I’m a bit bothered by something that no one can seem to give me a clear answer on: why is the default umask in Debian/Ubuntu ’022′?
Let’s think about this for a second. Back in the days of historical UNIX, probably for decades, the traditional file permissions of ‘read’, ‘write’ and ‘execute’ was sufficient security for both users and groups, and for the most part, they still are. We have other things in place, such as file ACLs and SELinux, but for the discussion of this post, I’m going to focus on just the traditional rwx.
Back during these days, users were thrown into the ‘users’ group. If a new user was created, it was a member of the ‘users’ group by default. If a system had 100 users, then there were probably 100 users in the ‘users’ group. Also, when a new file/directory was created, the user owned it, and the ‘users’ group had access. As such, the umask 022 needed to be set in place to keep anyone and everyone in the ‘users’ group from modifying the file. Technically, as it stands, there really isn’t anything wrong with it, unless you don’t want everyone in the ‘users’ group reading the file.
Along came User Private Groups (UPGs). This fixed the ‘reading issue’ by giving a unique private group to the user. If the user was ‘aaron’, then he also had an ‘aaron’ UPG. Same went with ‘tom’, ‘jane’ and ‘spot’– each user having their own private group with themselves being the only member of that group. So, the question follows: is the umask 022 still appropriate?
I’m arguing that it’s not needed any longer. It certainly isn’t hurting anything on the system, and the regular run-of-the-mill desktop or laptop user certainly isn’t going to care. But what about production environments, where collaboration is big? What then? Well, if umask 022 is still set, then the permissions on a newly created file will have the read-only permission set for that group. Does this make sense? Let’s break it down:
Suppose Tom creates a file in his home directory that he wants to share with a few co-workers, say an expense report. Suppose also that the default umask is 022. Well, when the expense report is created, he is the owner of the file, and his UPG, ‘tom’, is allowed access. Unfortunately, the ‘tom’ group only has read-access to the file, not write. Also, he’s the only member of that group. So, not only does he have to add the coworkers to his group, so they can begin collaboration, but he also needs to change the file permissions to allow write access to the file. Suppose he creates many files, one after the other, each for the same collaboration with his UPG. Changing the file permissions to allow group write access can be annoying. So, he changes his umask to 002 to keep from doing so. A wise decision.
Are there any security holes in setting 002 system-wide? Not that I can see. UPGs initially only have one member in the group- the user that shares the same name. So, even if read, write and execute where set for the group permissions, unless anyone else is added to that group, it makes no difference, unless those same permissions were added to the ‘other’ rules. So, then why are we enforcing read-only on newly created files, when there is only 1 member in the group that has access to that file? It makes no sense. It completely defeats the purpose of UPGs.

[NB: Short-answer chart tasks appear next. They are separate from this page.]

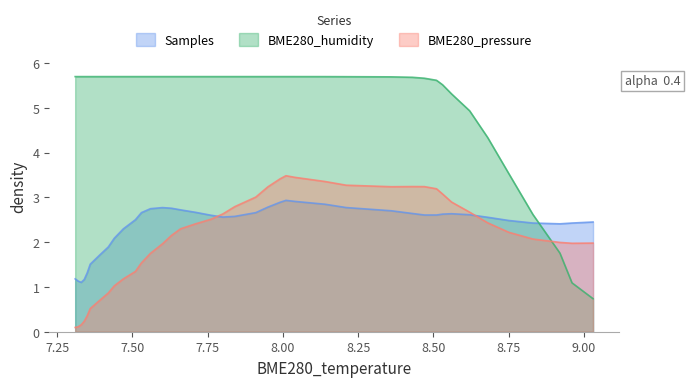

How many times do BME280_humidity and BME280_pressure cross each other?

1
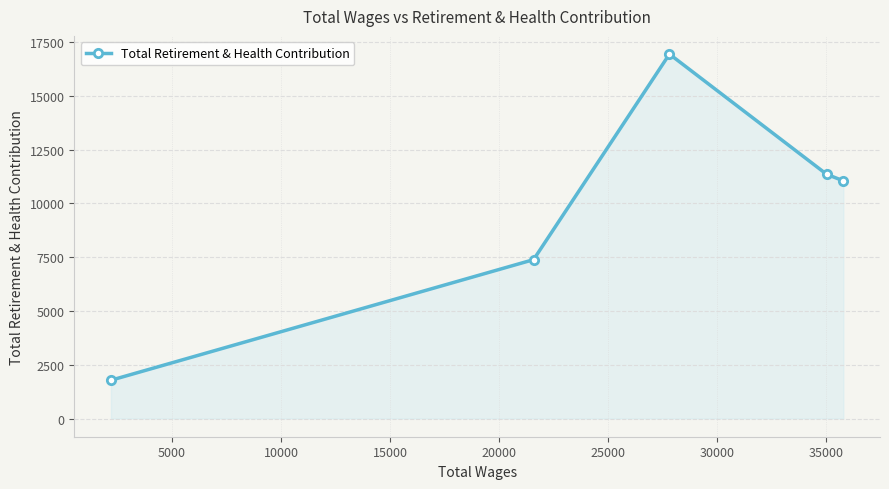

True or false: there are more than 0 points higher than both neighbors.

True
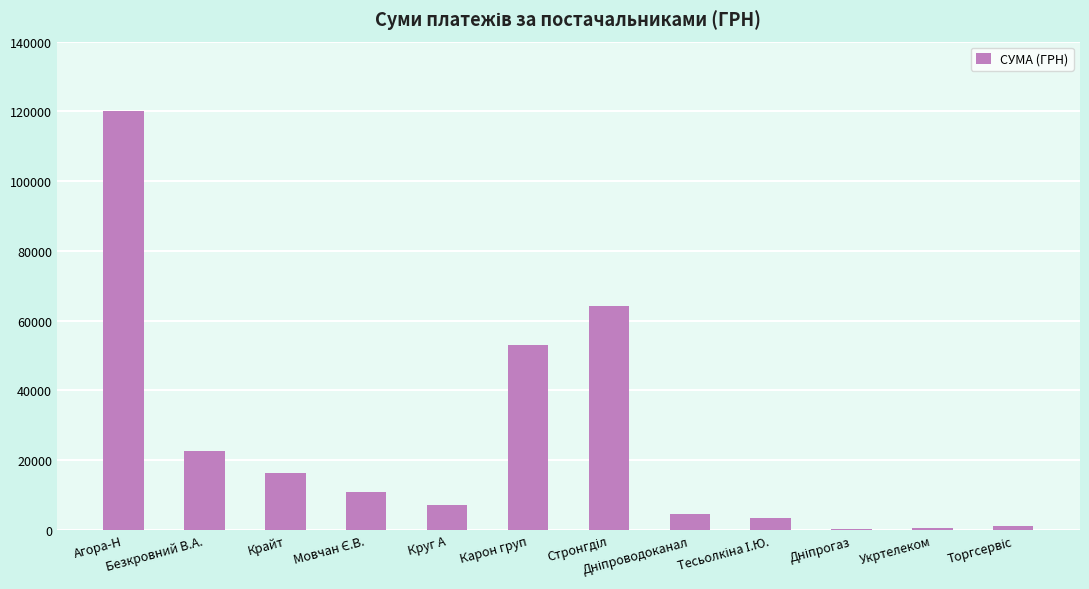

Between Карон груп and Безкровний В.А., which is larger?

Карон груп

Red Hat based distros, such as CentOS and SUSE have taken advantage of this, changing their default umask to 002. When will Debian, and Debian-based distros such as Ubuntu, follow suit? Can anyone give me a good reason why umask is set to 022 system-wide when the distro has implemented UPGs? I’d be interested to find out. Because as far as I can tell, this is a bug, and should be rightly filed as such.